Let $A$ and $B$ be 2 subsystems of a quantum mechanical system, so a state of the whole system is a vector in $A \otimes B$. As far as I understand, a density operator $ \rho $ in general can't be written as a tensor product of the density operators of its subsystems. If $\rho_A$ and $\rho_B$ are the density operators of two independent systems, then you can write: $$ \rho = \rho_A \otimes \rho_B. $$ Otherwise (the two systems are entangled), to get an expression that contains the same information as $\rho_A$, you would have to take the partial trace of the operator over the subspace $B$: $$ \tilde{\rho}_A = \mathrm{tr}_B \rho. $$
Now we know that in thermodynamic equilibrium, the von Neumann entropy of the system (of $\rho$) is at its maximum. Can we derive from that that the von Neumann entropy of the reduced density matrix $\tilde{\rho}_A$ is also at its maximum?

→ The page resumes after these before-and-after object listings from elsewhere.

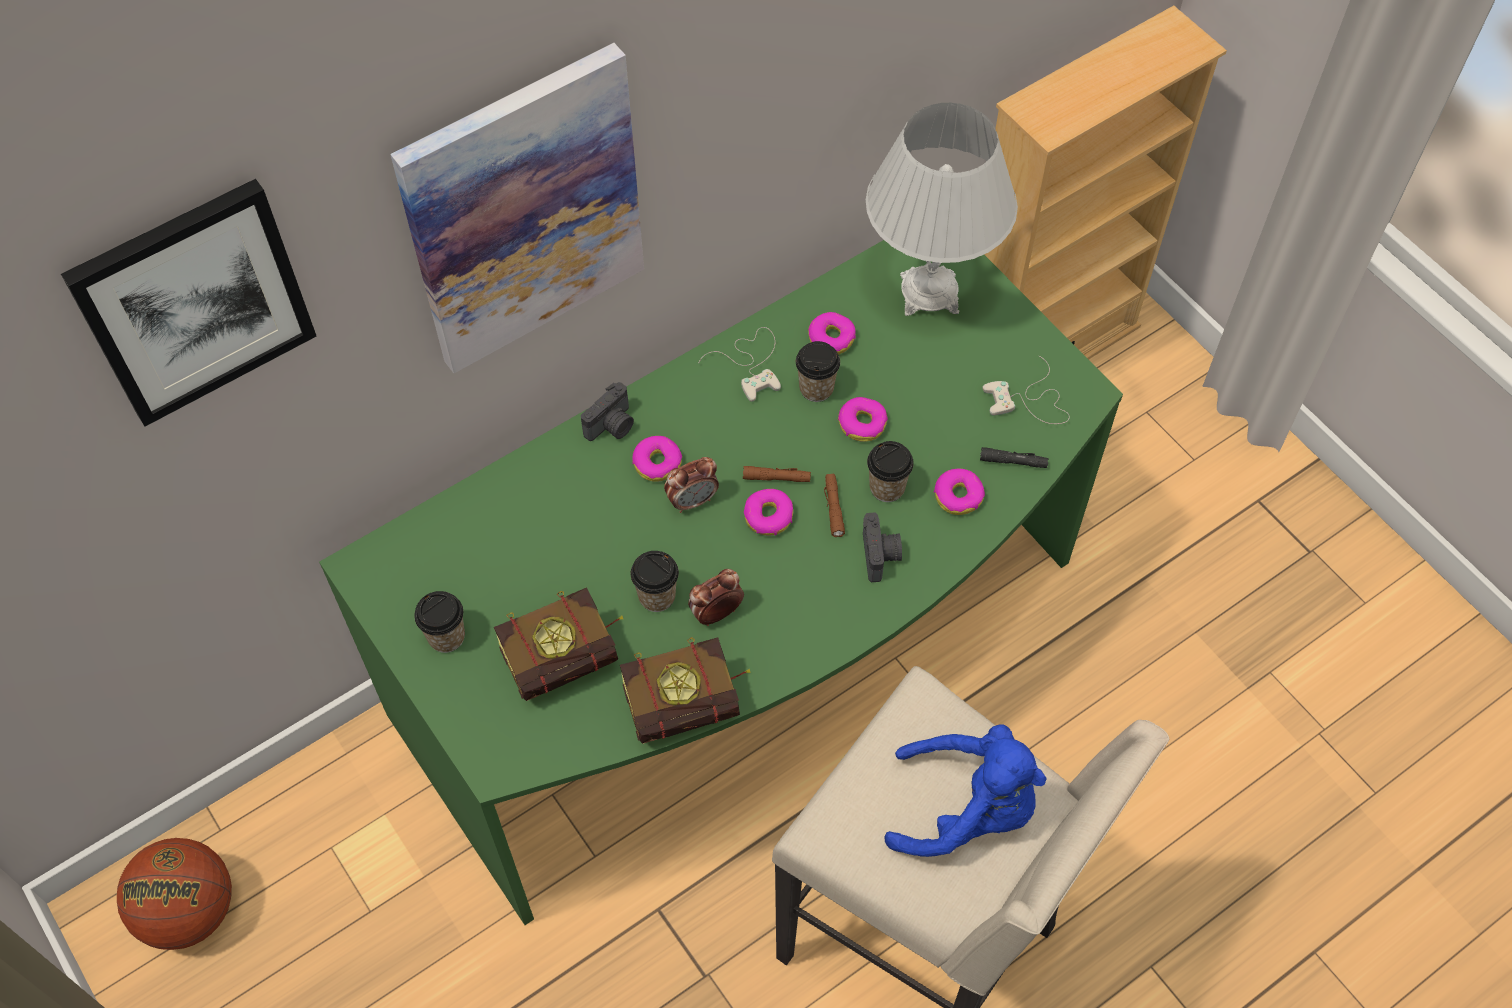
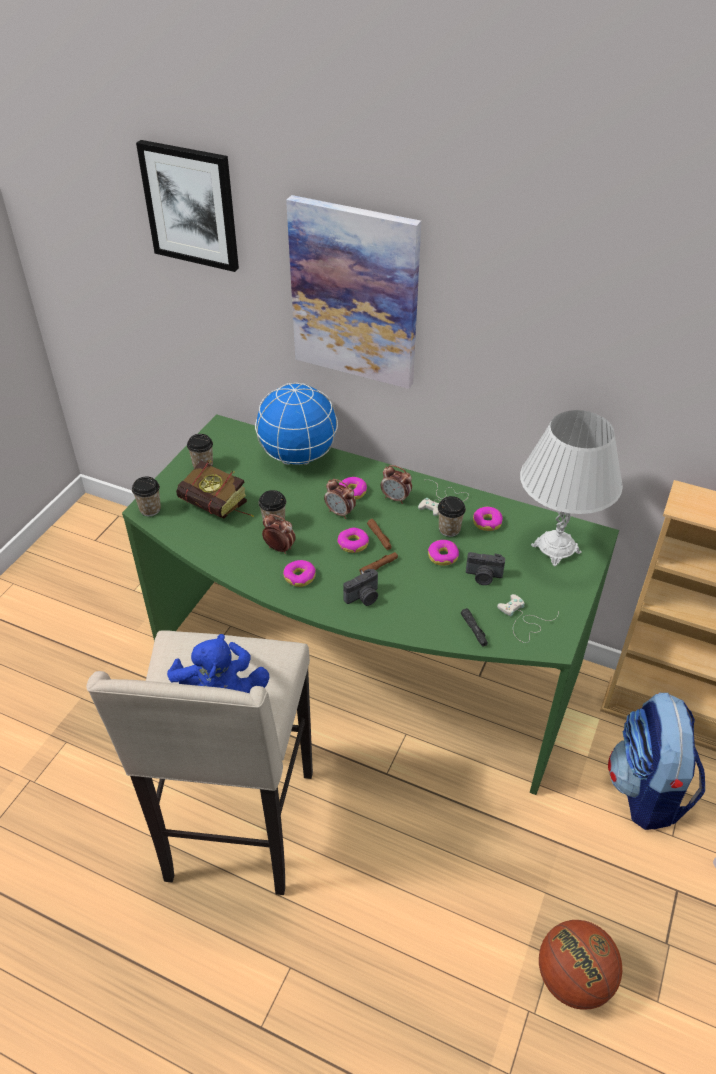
camera: 60 degrees right, 15 degrees down
basketball [117,838,232,950] -> basketball moved to [539,920,622,1010]
camera [581,382,634,441] -> camera moved to [466,552,505,585]
book [620,637,751,744] -> none
cup [867,441,914,502] -> cup moved to [132,477,161,516]
donut [934,469,985,515] -> donut moved to [283,560,316,587]
none -> globe [255,383,338,465]
none -> alarm clock [381,465,412,504]
none -> backpack [608,693,705,830]

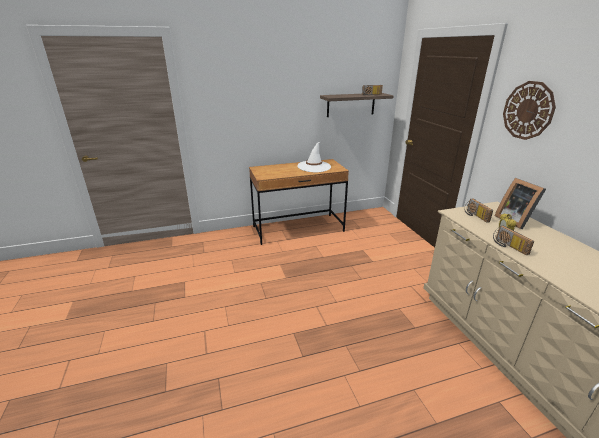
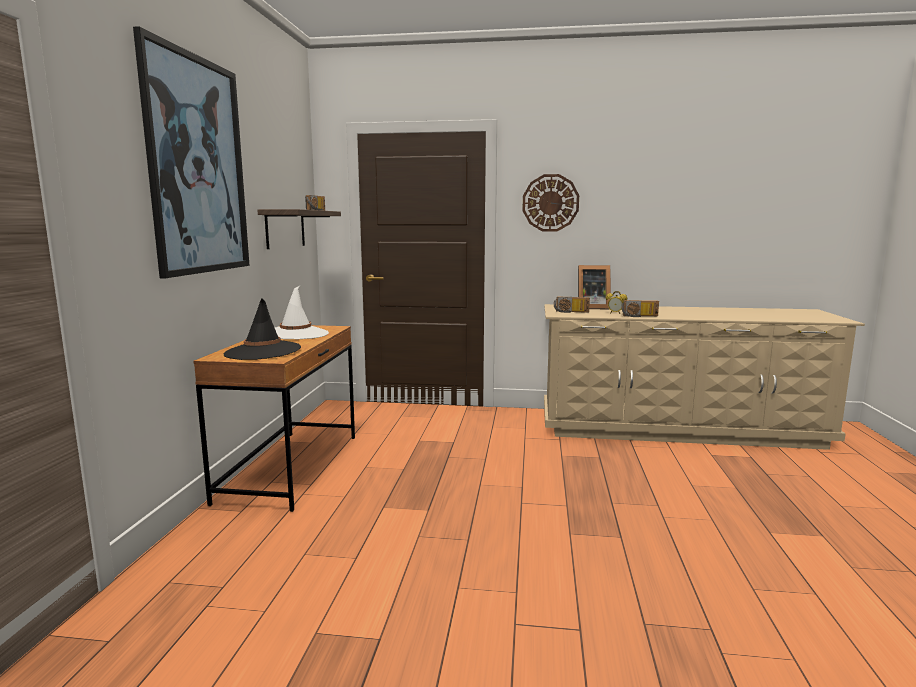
camera: 65 degrees left, 15 degrees down
none -> picture [133,26,250,278]
none -> black hat [224,298,301,360]

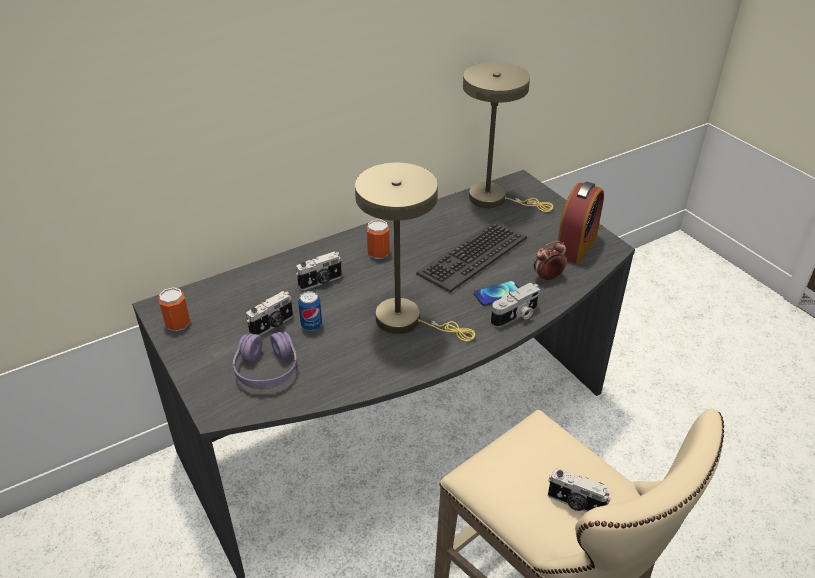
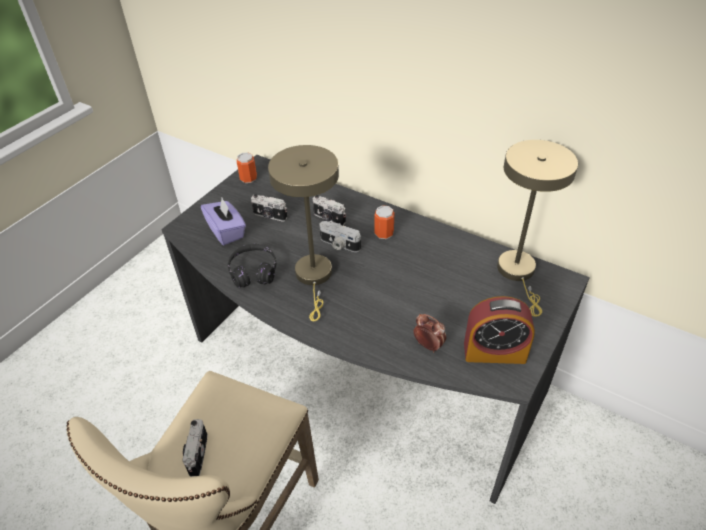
camera: 65 degrees right, 5 degrees up
purple headphones [233,332,297,389] -> purple tissue box [201,198,246,245]
can [298,291,322,331] -> none
keyboard [416,221,527,292] -> none
phone [474,280,519,306] -> none
camera [491,283,540,327] -> camera moved to [319,221,361,252]
none -> black headphones [228,244,276,288]

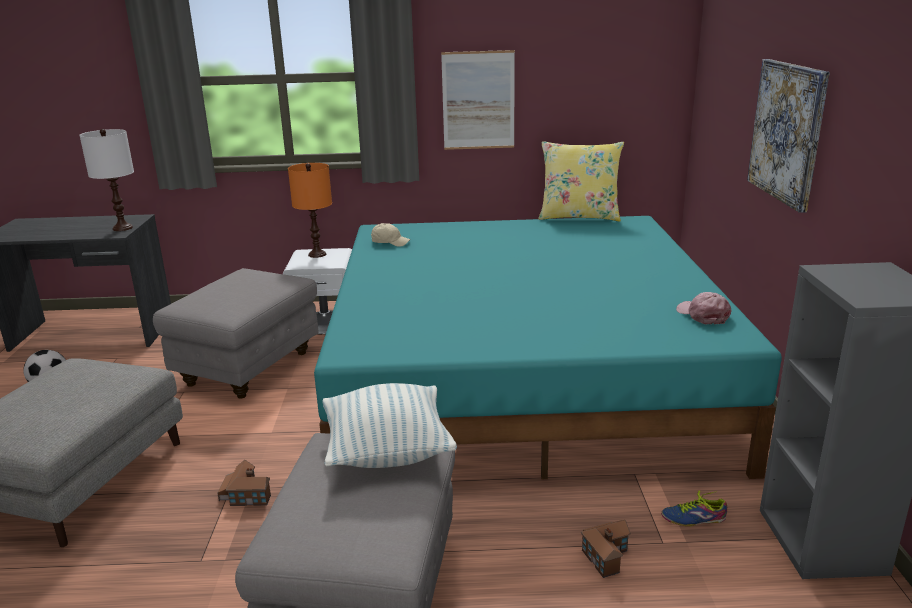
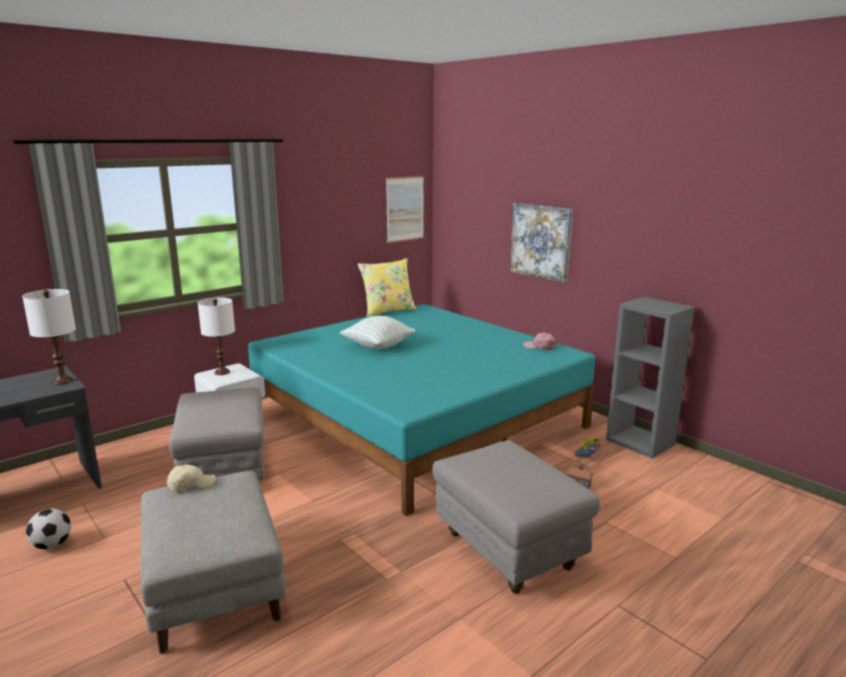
camera: 40 degrees left, 5 degrees down
toy house [218,460,271,506] -> none
orange table lamp [288,163,332,258] -> white table lamp [198,298,235,375]
pillow [322,383,457,468] -> pillow moved to [340,316,415,349]
beige cap [371,223,410,247] -> beige cap moved to [167,464,216,491]
picture [441,50,515,150] -> picture moved to [386,176,424,243]

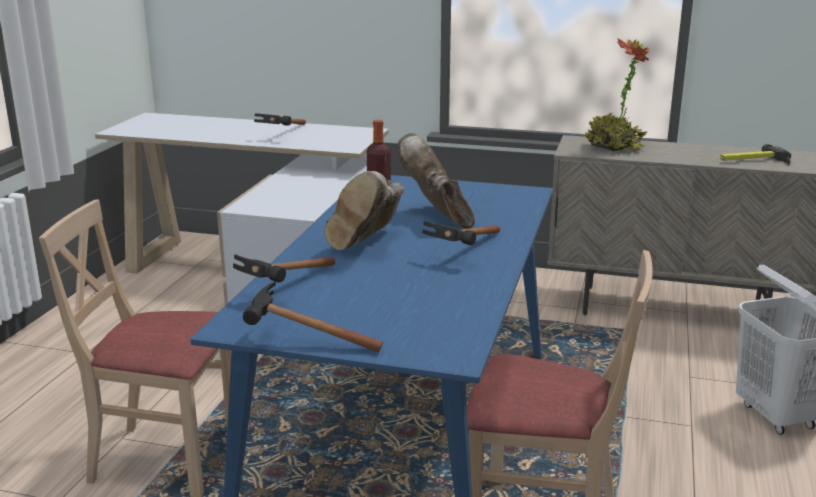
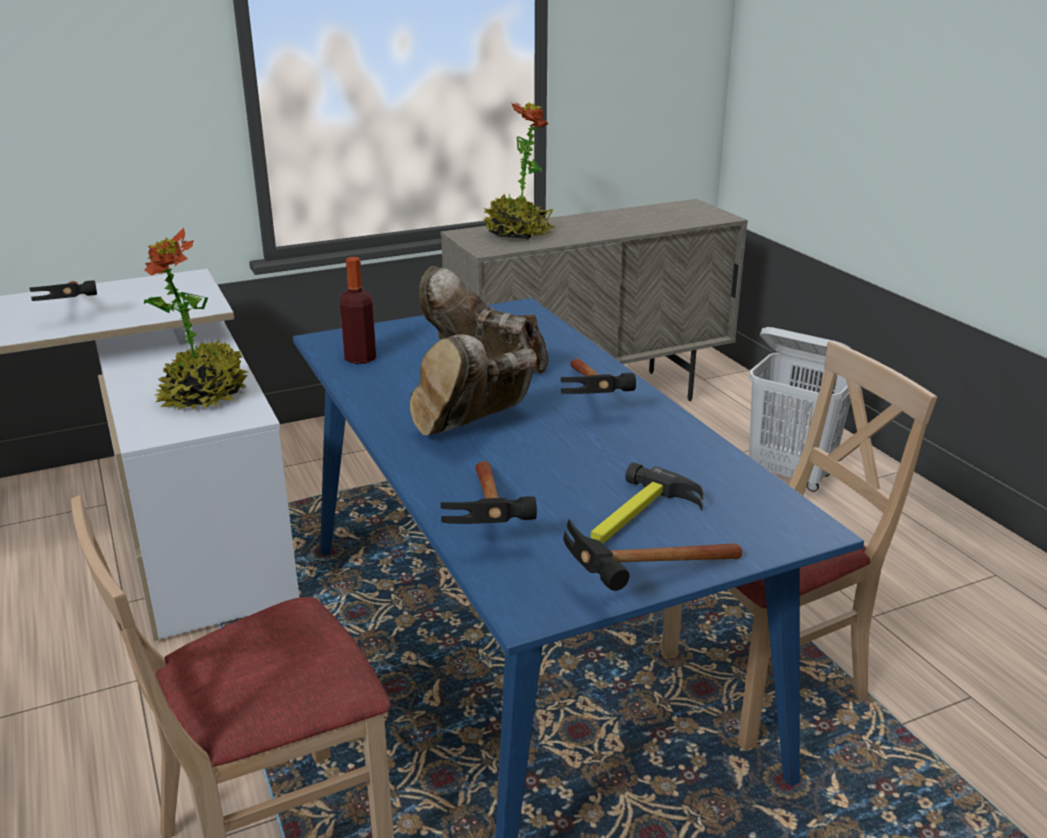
camera: 40 degrees left, 5 degrees up
brown boot [325,171,404,250] -> brown boot turned 60 degrees clockwise [410,334,537,436]
hammer [720,144,791,165] -> hammer moved to [590,462,704,543]
none -> potted plant [144,228,248,410]

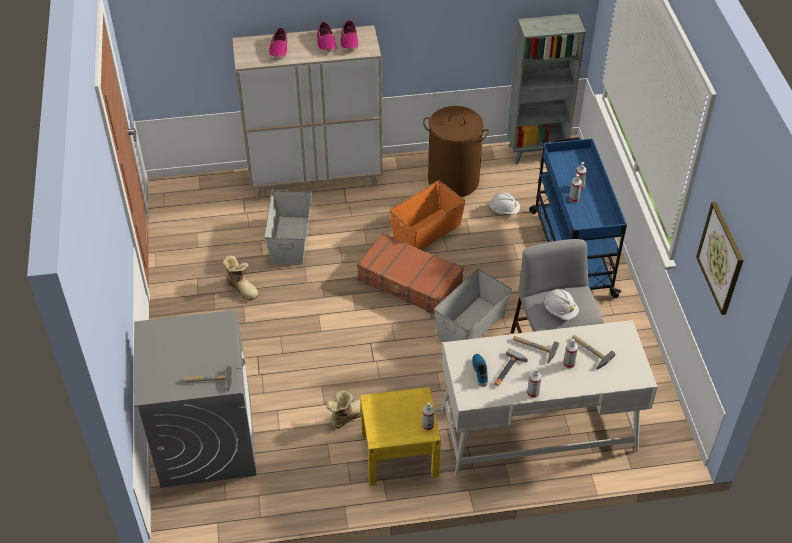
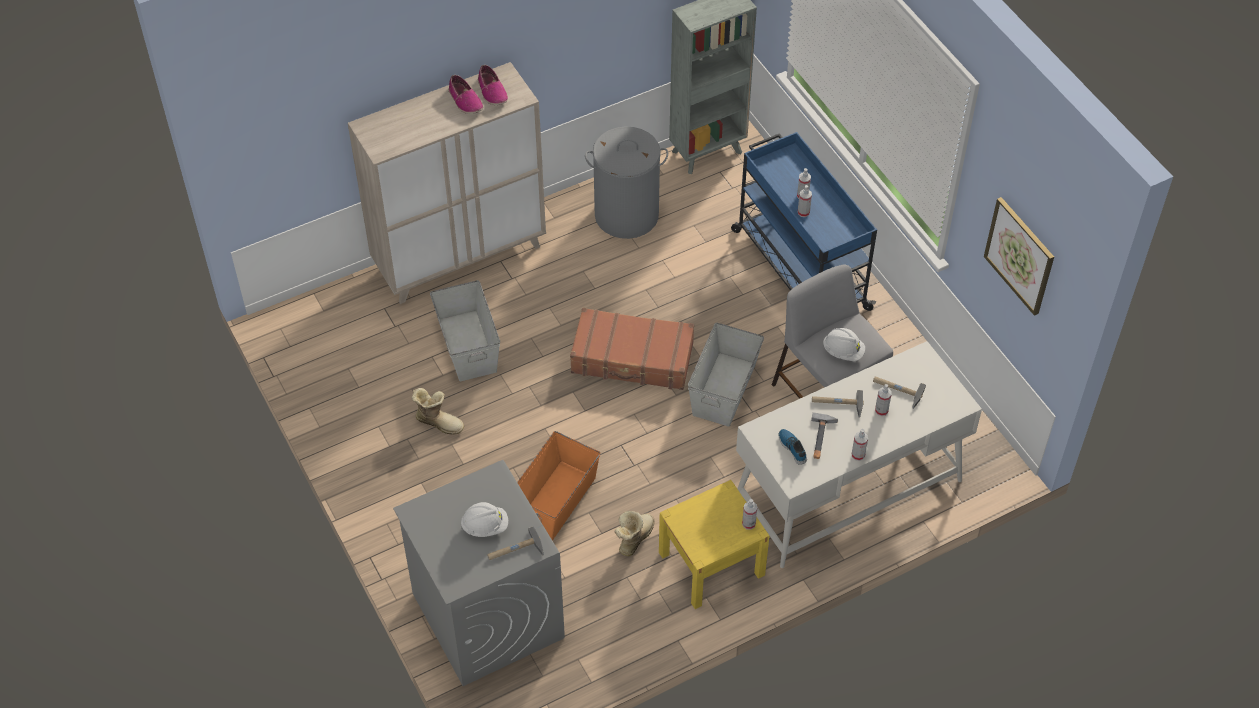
camera: 20 degrees left, 5 degrees up
shoe [269,27,287,59] -> none
orange storage box [390,180,466,250] -> orange storage box moved to [517,431,600,541]
brown laundry basket [423,106,489,197] -> grey laundry basket [585,127,668,239]
white hard hat [489,193,520,214] -> white hard hat moved to [461,502,508,537]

In the case of no entanglement, $$ S[\rho_A \otimes \rho_B] = S[ \rho] = S[\rho_A] + S[\rho_B] $$ holds, and since all expressions are bigger than zero, one could argue that for $S[\rho]$ to me maximized, one needs also to maximize $S[\rho_A]$ and $S[\rho_B]$. This doesn't work anymore for an entangled system, because here we don't have additivity of the entropy, but instead only subadditivity for $\tilde{\rho}_A = \mathrm{tr}_B \rho$ and $\tilde{\rho}_B = \mathrm{tr}_A \rho$. Is $S[\mathrm{tr}_B \rho]$ still maximized?
Edit: To give a reason, why I'm asking this. The question I was thinking about originally was: If a quantum system is in thermodynamic equilibrium, are the sub systems also in thermodynamic equilibrium? My naive answer to that is "Yes, they should be", but I'm not sure about that, and I can't give a proper reason, why they should.